**Text passage:**
****************************************

There are two cases where you need to specify the window size -- directly
using a
Consumer (eg the console consumer) or reading as an input topic within
Streams.
We need a config for the first case, since you can't pass a Deserializer
object to the
console consumer. In the Streams case, the reverse is true, and you have to
pass in
an actual Serde object.

Imo we should keep these two cases separate and not use the config for the
Streams
case at all. But that's hard to enforce (we'd have to strip the config out
of the user's
StreamsConfig if they tried to use it within Streams, for example) and it
also puts us
in an awkward position due to the  default.windowed.inner.serde.class
configs. If
they can specify the inner serde class through their Streams app config,
they
should be able to specify the window size through config as well. Otherwise
we
either force a mix-and-match as Matthias described, or you just always have
to
specify both the inner class and the window size in the constructor, at
which
point, why even have the default.windowed.inner.serde.class config at all?

...
that's not a rhetorical question, actually. Personally I do think we should
deprecate the default.windowed.serde.inner.class and replace it with
separate
windowed.serializer.inner.class/windowed.deserializer.inner.class configs.

****************************************

**Recorded information:**

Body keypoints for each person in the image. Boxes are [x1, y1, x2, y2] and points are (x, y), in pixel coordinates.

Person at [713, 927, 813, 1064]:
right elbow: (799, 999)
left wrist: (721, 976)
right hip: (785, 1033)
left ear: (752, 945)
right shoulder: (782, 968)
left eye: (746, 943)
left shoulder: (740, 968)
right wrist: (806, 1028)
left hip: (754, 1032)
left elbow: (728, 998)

****************************************

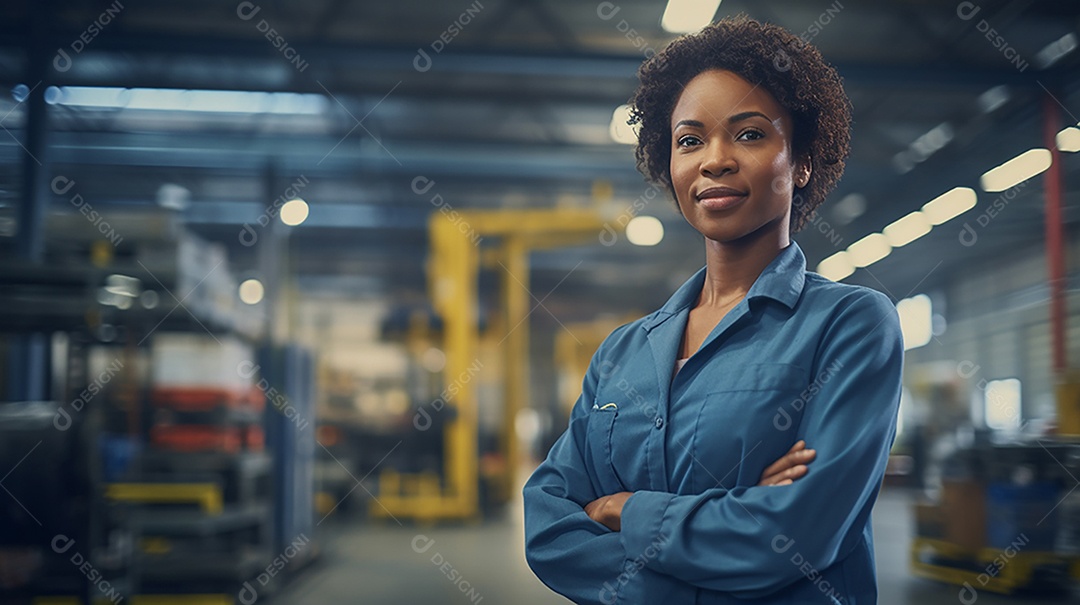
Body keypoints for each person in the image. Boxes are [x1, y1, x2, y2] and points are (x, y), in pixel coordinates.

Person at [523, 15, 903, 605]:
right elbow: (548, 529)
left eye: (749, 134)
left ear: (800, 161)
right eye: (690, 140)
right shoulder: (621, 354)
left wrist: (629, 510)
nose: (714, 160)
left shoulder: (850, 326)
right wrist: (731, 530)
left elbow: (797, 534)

****************************************

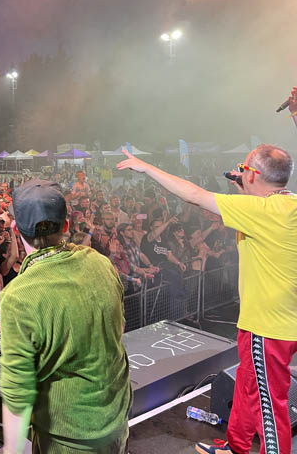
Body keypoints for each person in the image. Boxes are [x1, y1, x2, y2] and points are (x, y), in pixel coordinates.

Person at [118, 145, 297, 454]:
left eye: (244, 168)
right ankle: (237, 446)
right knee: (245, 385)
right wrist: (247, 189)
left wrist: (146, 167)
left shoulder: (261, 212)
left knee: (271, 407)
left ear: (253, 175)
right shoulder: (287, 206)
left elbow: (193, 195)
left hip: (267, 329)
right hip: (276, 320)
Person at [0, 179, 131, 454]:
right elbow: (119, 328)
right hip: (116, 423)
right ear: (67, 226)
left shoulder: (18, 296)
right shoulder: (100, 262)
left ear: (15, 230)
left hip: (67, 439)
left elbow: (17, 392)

****************************************

**Required work:**
a - Rewrite the windowed serde discussion, starting with "We need a config" and going on through "actual Serde object.", changing "console consumer" to "command-line consumer".
b - Name every configuration setting that the windowed serde discussion mentions by its dotted name.
The lines have no part in this exercise.

**Solution list:**
a -
We need a config for the first case, since you can't pass a Deserializer
object to the
command-line consumer. In the Streams case, the reverse is true, and you have to
pass in
an actual Serde object.

b -
default.windowed.inner.serde.class
default.windowed.serde.inner.class
windowed.serializer.inner.class
windowed.deserializer.inner.class